▶ **About this exercise**: Please return the lines below verbatim, beginning at the one that has "3: (153, 222, 0.36)" and stopping after the one that has "26: (129, 13, 0.41)", and add no other lines.

Stored items:

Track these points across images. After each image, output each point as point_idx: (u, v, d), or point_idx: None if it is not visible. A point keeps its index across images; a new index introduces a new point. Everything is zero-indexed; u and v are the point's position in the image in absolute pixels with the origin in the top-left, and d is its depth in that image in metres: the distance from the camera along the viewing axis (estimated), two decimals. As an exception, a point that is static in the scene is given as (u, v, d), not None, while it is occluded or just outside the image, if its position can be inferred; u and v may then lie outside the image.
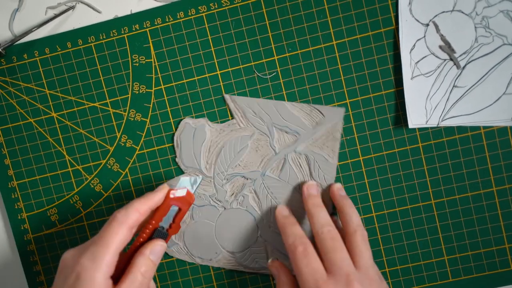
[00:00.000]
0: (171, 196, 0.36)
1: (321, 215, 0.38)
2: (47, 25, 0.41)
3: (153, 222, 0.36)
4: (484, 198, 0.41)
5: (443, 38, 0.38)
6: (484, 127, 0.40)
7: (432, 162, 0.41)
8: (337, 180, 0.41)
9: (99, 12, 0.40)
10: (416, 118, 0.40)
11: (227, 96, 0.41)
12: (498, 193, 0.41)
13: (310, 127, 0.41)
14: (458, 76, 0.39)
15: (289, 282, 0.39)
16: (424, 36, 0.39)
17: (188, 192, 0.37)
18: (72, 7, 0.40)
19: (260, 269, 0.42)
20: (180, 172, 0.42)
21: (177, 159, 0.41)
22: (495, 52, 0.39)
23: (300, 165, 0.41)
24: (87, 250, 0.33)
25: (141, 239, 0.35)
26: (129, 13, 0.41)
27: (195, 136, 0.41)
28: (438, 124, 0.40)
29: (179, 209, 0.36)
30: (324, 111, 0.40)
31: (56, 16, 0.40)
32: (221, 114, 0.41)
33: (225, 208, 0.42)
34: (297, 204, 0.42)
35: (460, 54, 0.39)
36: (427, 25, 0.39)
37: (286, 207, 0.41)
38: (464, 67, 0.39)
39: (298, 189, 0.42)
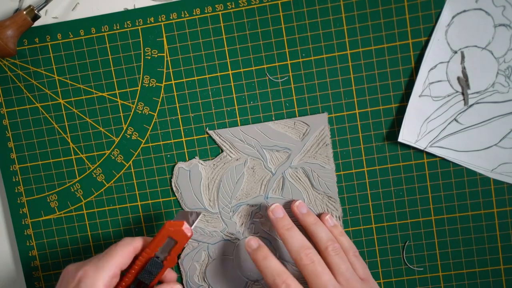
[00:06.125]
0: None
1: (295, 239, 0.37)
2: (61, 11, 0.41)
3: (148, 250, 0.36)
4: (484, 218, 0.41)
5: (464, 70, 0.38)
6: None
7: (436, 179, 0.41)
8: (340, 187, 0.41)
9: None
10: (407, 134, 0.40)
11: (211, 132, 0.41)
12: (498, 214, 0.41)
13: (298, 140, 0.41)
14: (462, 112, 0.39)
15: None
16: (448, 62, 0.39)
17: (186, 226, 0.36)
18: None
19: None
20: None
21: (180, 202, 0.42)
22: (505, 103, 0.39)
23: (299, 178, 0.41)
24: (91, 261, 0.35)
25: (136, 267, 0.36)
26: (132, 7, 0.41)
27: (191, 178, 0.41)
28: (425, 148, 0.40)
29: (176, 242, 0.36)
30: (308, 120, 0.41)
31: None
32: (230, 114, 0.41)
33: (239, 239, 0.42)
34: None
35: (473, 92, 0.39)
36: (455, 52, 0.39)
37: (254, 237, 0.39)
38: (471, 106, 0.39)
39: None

...

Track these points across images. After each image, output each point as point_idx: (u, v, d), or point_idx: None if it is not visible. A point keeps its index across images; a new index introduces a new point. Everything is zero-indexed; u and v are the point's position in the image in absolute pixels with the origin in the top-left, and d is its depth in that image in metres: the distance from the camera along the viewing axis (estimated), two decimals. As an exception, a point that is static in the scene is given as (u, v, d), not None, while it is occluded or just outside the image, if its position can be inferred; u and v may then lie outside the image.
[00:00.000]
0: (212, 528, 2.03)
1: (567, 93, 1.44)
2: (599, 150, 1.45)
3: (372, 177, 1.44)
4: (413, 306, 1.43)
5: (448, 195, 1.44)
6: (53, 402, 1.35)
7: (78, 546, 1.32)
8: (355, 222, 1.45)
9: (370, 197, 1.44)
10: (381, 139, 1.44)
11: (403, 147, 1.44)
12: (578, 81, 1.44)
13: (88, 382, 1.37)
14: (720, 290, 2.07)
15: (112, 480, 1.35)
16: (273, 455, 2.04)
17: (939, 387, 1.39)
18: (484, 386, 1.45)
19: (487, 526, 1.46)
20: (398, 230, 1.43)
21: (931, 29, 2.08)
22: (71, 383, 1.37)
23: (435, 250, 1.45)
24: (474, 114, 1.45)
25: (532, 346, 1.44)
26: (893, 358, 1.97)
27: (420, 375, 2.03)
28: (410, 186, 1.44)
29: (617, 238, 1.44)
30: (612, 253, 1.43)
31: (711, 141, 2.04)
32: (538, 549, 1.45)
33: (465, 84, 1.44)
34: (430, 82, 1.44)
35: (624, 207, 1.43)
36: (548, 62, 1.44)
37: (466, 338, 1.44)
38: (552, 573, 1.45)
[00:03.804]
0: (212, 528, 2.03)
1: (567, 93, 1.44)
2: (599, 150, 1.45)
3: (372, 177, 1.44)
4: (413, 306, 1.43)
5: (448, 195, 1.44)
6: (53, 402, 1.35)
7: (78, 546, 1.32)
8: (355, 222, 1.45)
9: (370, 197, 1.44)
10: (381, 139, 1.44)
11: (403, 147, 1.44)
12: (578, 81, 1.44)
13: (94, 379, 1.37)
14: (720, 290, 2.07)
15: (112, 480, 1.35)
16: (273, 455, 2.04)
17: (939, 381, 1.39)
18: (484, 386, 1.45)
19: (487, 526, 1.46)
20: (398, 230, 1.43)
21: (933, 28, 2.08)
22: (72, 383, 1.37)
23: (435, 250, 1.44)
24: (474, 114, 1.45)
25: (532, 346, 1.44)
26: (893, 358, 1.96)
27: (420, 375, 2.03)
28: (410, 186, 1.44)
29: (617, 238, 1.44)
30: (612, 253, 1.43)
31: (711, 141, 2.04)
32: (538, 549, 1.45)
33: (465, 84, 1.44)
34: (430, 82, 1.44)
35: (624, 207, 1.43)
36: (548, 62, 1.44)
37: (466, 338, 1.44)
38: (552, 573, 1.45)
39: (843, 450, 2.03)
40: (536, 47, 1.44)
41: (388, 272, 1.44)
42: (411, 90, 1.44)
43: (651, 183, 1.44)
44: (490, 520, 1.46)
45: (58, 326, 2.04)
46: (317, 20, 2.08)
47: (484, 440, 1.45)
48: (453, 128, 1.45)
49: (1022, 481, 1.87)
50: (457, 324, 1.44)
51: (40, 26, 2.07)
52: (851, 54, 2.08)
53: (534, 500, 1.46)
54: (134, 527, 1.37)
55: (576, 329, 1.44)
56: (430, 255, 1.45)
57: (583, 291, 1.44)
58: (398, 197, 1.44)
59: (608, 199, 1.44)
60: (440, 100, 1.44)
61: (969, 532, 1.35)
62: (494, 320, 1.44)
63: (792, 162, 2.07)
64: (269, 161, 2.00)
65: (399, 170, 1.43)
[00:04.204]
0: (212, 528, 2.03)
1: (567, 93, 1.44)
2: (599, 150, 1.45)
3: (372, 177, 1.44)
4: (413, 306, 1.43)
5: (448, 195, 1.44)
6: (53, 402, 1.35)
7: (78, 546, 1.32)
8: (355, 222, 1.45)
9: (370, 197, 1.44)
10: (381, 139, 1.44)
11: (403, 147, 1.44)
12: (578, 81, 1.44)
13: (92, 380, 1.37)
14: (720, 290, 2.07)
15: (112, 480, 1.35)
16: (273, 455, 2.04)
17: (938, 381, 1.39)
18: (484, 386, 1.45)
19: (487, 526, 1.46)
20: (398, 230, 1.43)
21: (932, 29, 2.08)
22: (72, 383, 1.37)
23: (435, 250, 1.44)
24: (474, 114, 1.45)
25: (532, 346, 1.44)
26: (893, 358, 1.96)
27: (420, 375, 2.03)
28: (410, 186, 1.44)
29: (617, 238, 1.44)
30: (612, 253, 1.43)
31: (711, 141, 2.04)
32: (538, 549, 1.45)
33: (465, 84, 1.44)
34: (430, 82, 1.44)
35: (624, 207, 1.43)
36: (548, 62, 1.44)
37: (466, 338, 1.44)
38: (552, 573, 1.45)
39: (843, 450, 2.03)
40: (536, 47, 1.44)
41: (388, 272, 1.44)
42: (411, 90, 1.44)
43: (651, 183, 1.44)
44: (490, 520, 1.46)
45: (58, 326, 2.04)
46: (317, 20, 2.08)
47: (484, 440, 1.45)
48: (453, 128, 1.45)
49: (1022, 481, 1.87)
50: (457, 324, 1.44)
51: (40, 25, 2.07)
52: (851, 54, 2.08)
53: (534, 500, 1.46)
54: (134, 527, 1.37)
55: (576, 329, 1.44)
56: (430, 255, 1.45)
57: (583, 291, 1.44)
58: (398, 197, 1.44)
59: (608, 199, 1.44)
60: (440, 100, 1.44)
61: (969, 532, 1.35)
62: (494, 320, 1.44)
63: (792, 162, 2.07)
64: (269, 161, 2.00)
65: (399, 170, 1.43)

▶ **Written solution**:
3: (153, 222, 0.36)
4: (484, 198, 0.41)
5: (443, 38, 0.38)
6: (484, 127, 0.40)
7: (432, 162, 0.41)
8: (337, 180, 0.41)
9: (99, 12, 0.40)
10: (416, 118, 0.40)
11: (227, 96, 0.41)
12: (498, 193, 0.41)
13: (310, 127, 0.41)
14: (458, 76, 0.39)
15: (289, 282, 0.39)
16: (424, 36, 0.39)
17: (188, 192, 0.37)
18: (72, 7, 0.40)
19: (260, 269, 0.42)
20: (180, 172, 0.42)
21: (177, 159, 0.41)
22: (495, 52, 0.39)
23: (300, 165, 0.41)
24: (87, 250, 0.33)
25: (141, 239, 0.35)
26: (129, 13, 0.41)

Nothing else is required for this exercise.